Mr. Fadden said the attempted assassination, as alleged, would amount to a major breach of international relations for Saudi Arabia.

“I think it’s a clear and unambiguous violation of our sovereignty when a state sends its representatives into another state to commit a criminal act. It’s [also] a violation of international law … I think the Canadian government, if the facts are proven, should take it very seriously indeed.”

Dr. Aljabri could not be reached for comment on the latest alleged threat against him, His son, Toronto cardiologist Khalid Aljabri, would not discuss the security situation involving his father.

However, he confirmed that the FBI had warned him in January, 2018, that his father’s life was in danger and that the Crown Prince had a hit squad hunting down his father in the U.S. and Canada.

His father managed to get all but two of his eight children out of Saudi Arabia. In mid-March, Saudi Arabia seized and imprisoned Omar, 21 and Sara, 20, in what is seen as an attempt to get him to return from exile in Canada. In early May, Saad Aljabri’s brother, Abdulrahman, a U.S.-educated electrical engineer, was also arrested.

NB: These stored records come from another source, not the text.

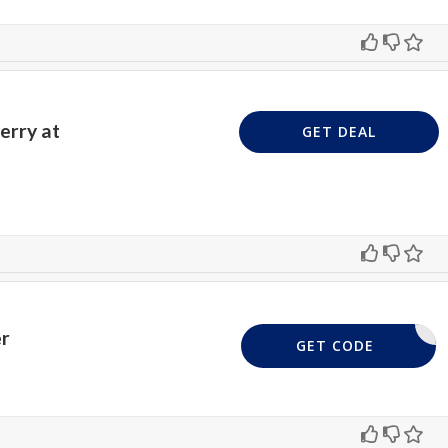
erry at
GET DEAL
er
SEMBO15
GET CODE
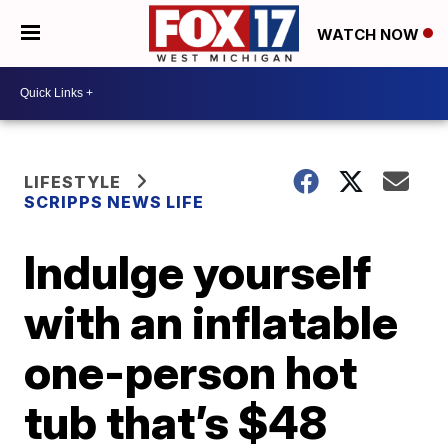
WATCH NOW
LIFESTYLE
SCRIPPS NEWS LIFE
Indulge yourself
with an inflatable
one-person hot
tub that’s $48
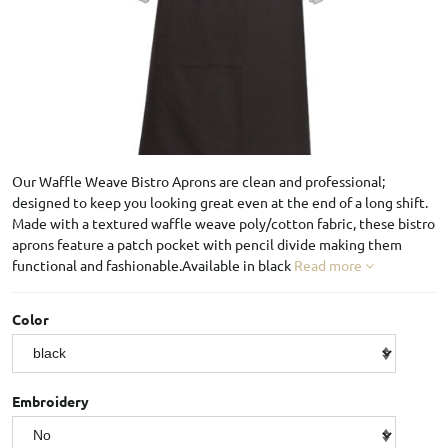
Our Waffle Weave Bistro Aprons are clean and professional;
designed to keep you looking great even at the end of a long shift.
Made with a textured waffle weave poly/cotton fabric, these bistro
aprons feature a patch pocket with pencil divide making them
functional and fashionable.Available in black
Read more
Color
Embroidery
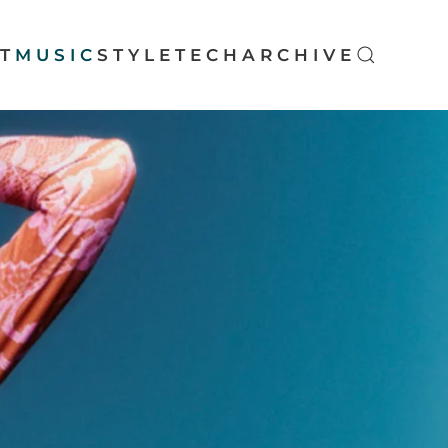
T
MUSIC
STYLE
TECH
ARCHIVE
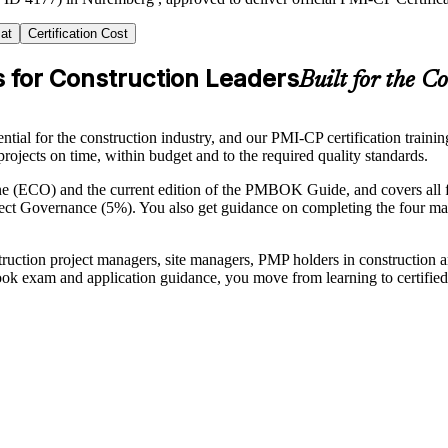
at
Certification Cost
s for Construction Leaders
Built for the C
tial for the construction industry, and our PMI-CP certification train
projects on time, within budget and to the required quality standards.
e (ECO) and the current edition of the PMBOK Guide, and covers all
t Governance (5%). You also get guidance on completing the four ma
onstruction project managers, site managers, PMP holders in constructio
ok exam and application guidance, you move from learning to certified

The husband of Khalid Aljabri’s sister, Hissah, was abducted by Saudi agents in Dubai in September, 2017, and rendered to Saudi Arabia where he was tortured, Khalid Aljabri said in an interview.

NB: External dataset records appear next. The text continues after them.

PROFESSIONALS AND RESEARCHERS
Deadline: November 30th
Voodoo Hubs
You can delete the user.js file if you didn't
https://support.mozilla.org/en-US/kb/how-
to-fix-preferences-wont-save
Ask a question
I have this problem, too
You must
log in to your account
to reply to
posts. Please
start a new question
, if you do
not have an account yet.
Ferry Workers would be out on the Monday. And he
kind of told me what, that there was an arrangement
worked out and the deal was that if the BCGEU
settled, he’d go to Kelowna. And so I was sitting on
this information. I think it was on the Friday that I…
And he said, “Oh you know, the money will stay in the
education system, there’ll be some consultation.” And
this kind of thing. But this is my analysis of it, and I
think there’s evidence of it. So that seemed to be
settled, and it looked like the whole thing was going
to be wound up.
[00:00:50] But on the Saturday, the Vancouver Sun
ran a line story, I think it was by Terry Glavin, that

At the time, his sister was in Istanbul and her husband, Salem Alnuzaini, was coerced to urge her to go to the Saudi consulate in the city. Khalid Aljabri says he suspects she would have been kidnapped had she gone.

His sister is now in Canada, waiting approval for permanent-residence status.

“There is no way she is going to go back to Turkey. There is no way she is going to go back to Saudi Arabia obviously. So we think the government should do something to help her,” he said.